Excerpts from a dataset:
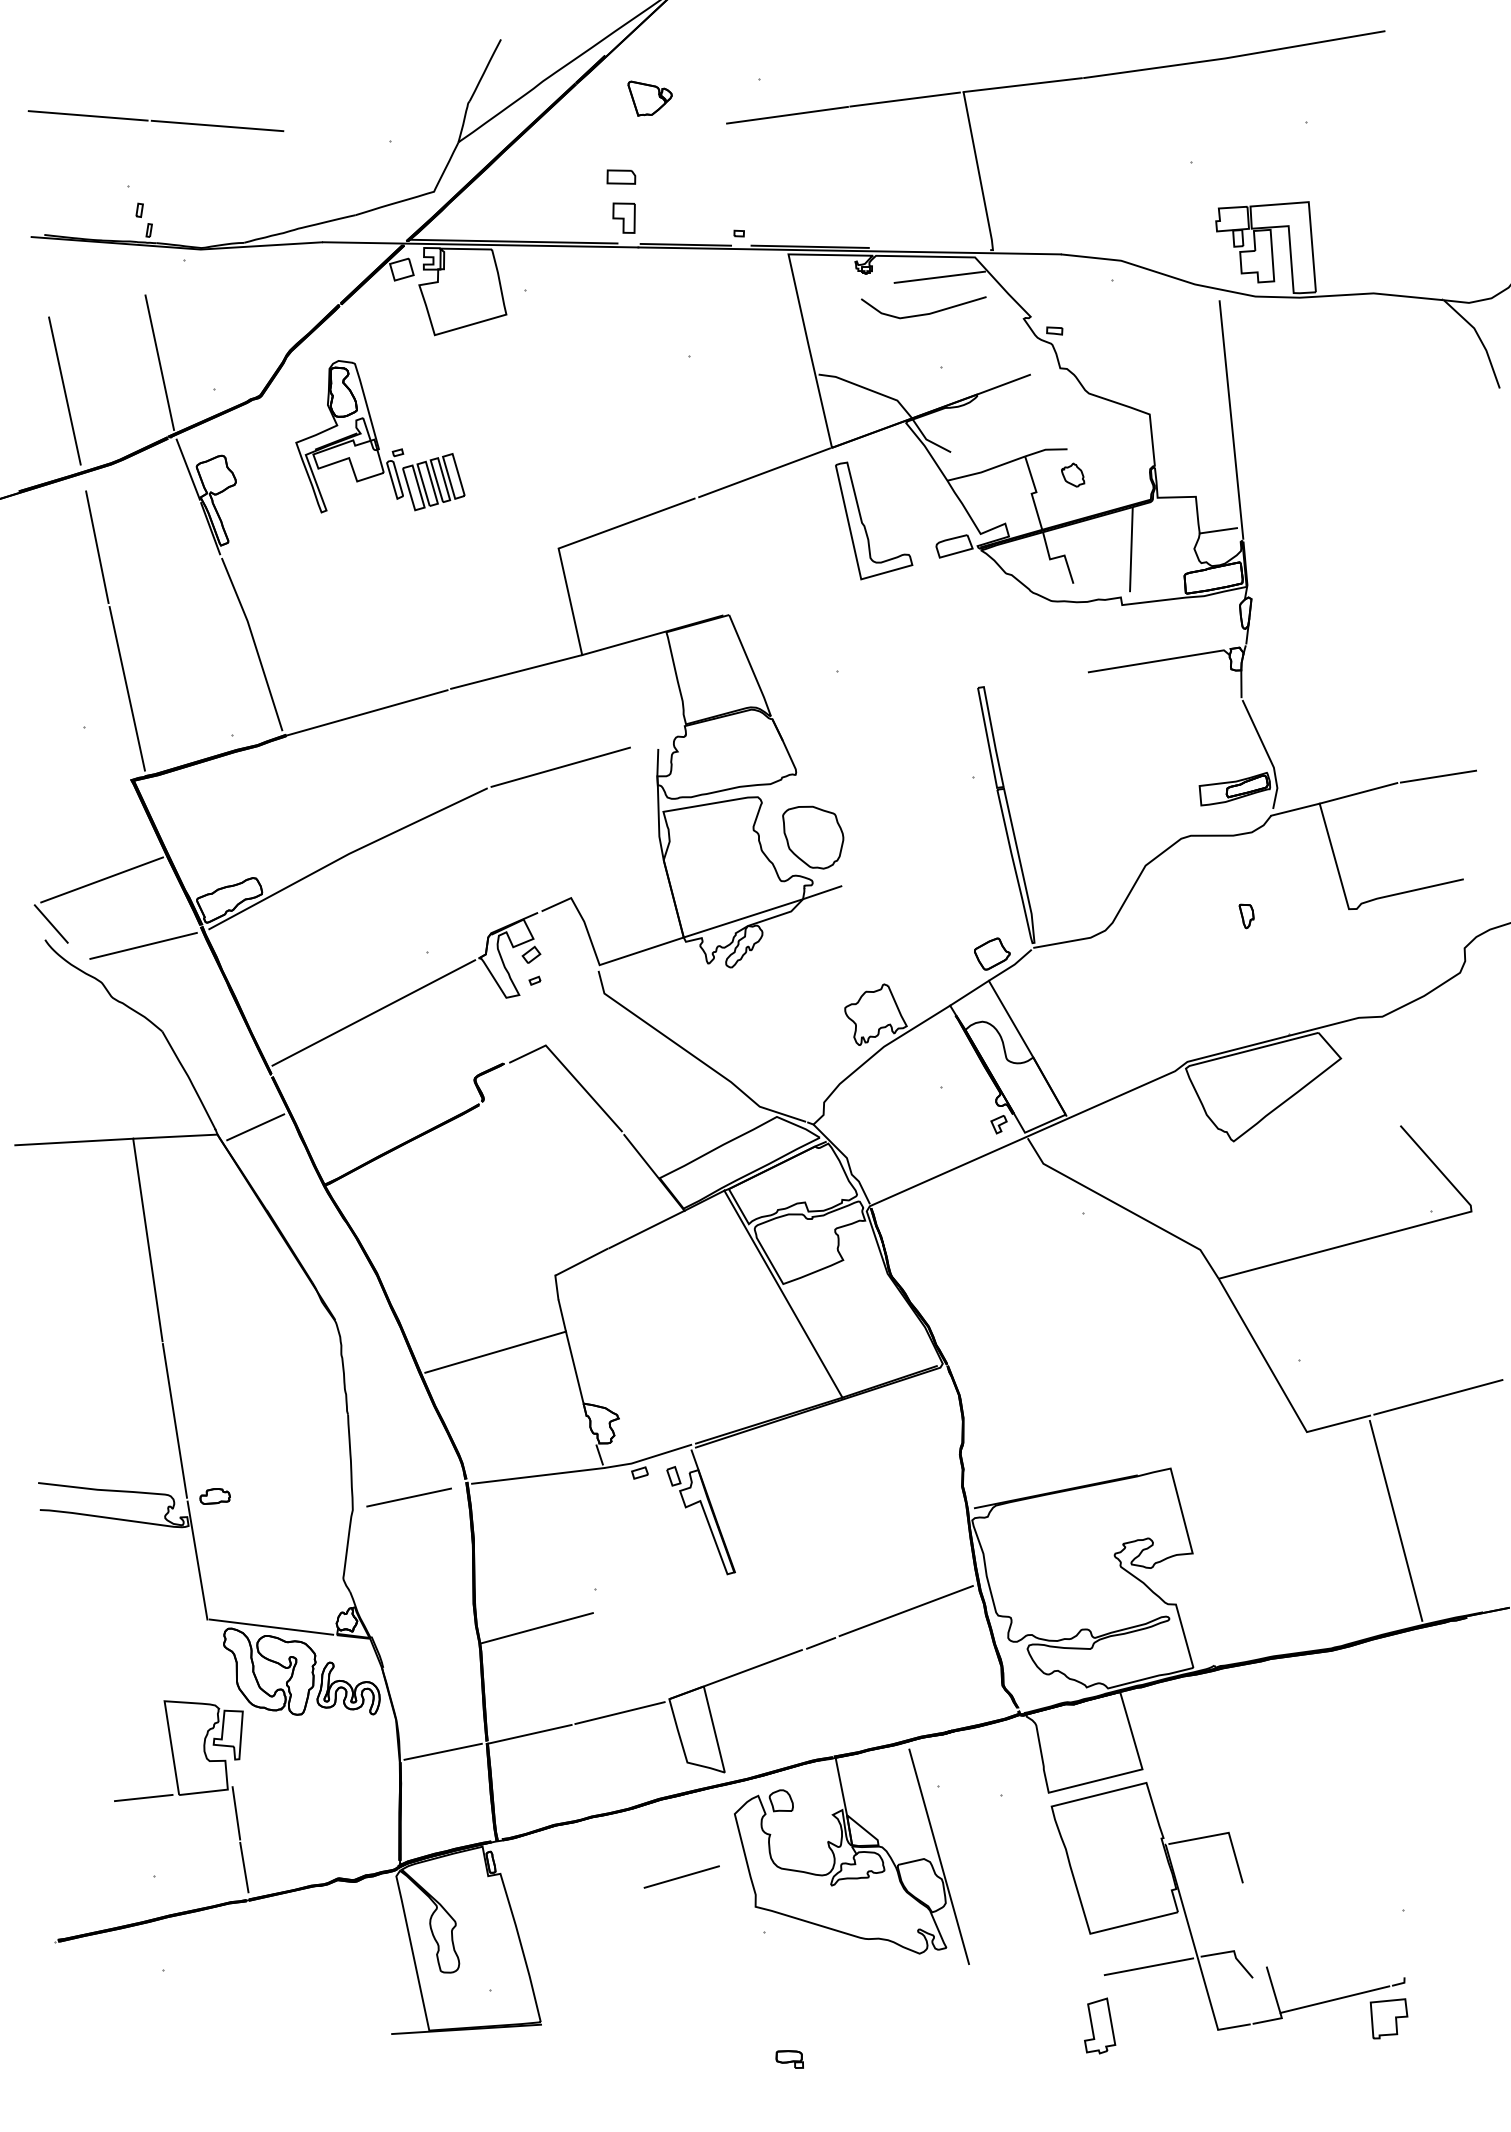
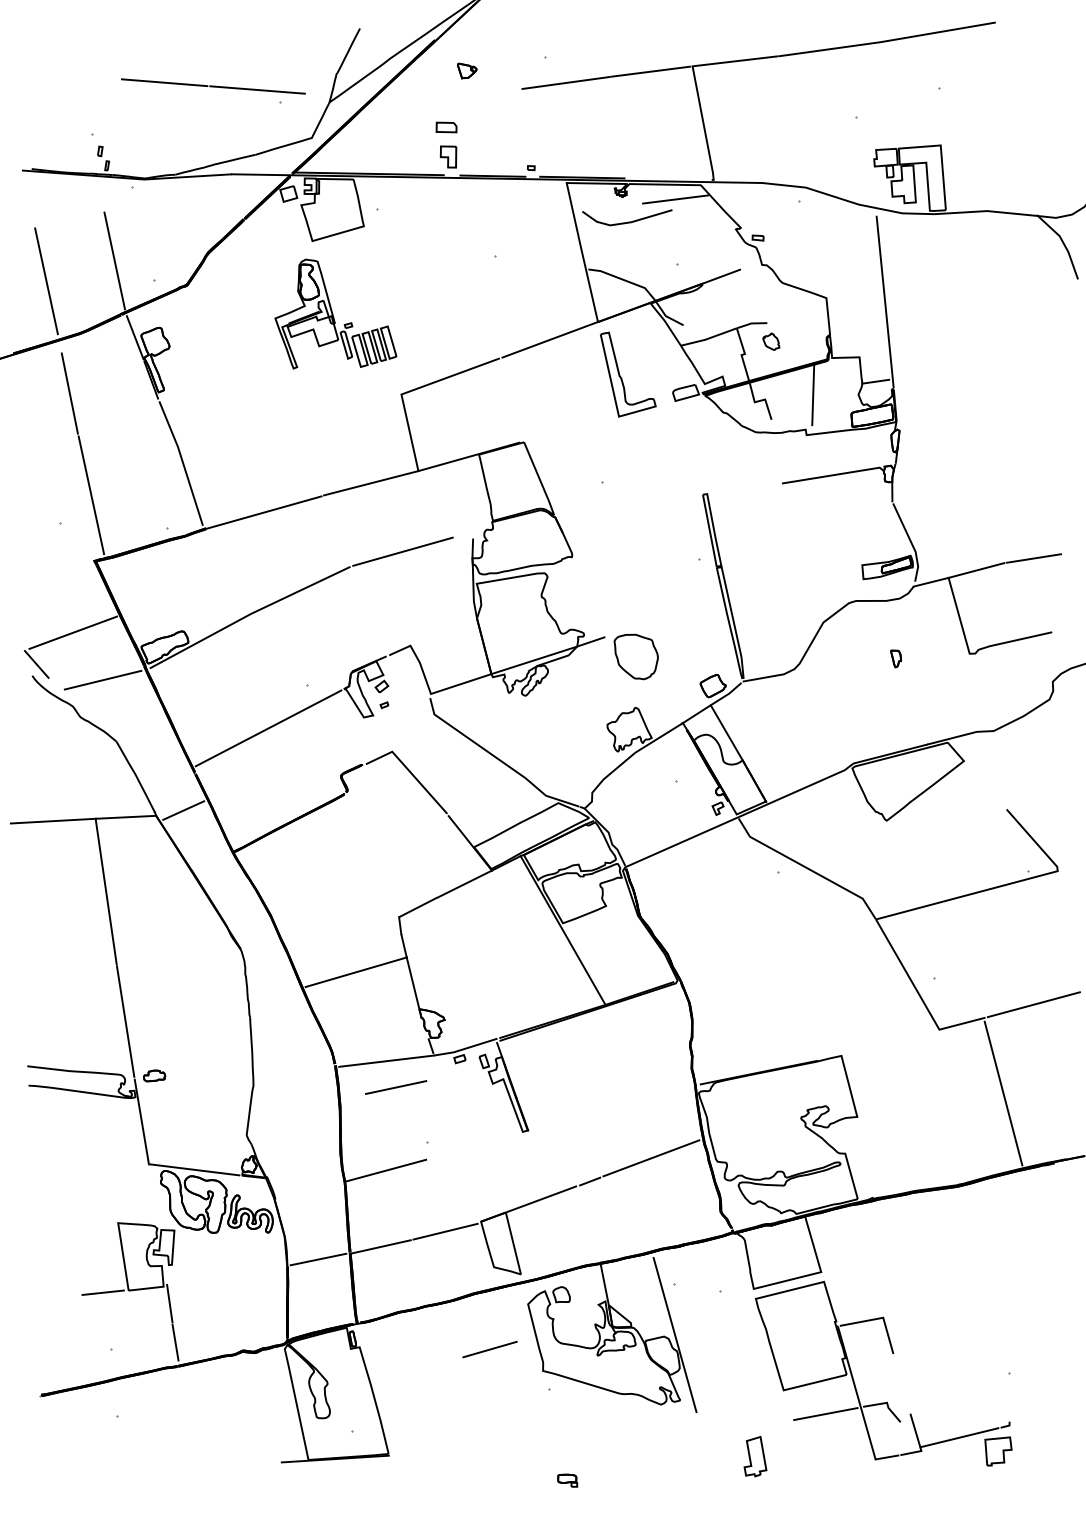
part: (649, 98) -> (466, 70), size x0.6
line: (155, 121) -> (213, 86), moved
line: (923, 313) -> (627, 221), moved
part: (380, 436) -> (335, 313), moved
part: (813, 837) -> (636, 656), moved
line: (408, 1497) -> (395, 1087), moved
part: (1100, 2025) -> (755, 1456), moved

→ TASK STATEMENT
Which of the lines in the data contain the string "moved"? Return each one.

→ EXERCISE RESPONSE
line: (155, 121) -> (213, 86), moved
line: (923, 313) -> (627, 221), moved
part: (380, 436) -> (335, 313), moved
part: (813, 837) -> (636, 656), moved
line: (408, 1497) -> (395, 1087), moved
part: (1100, 2025) -> (755, 1456), moved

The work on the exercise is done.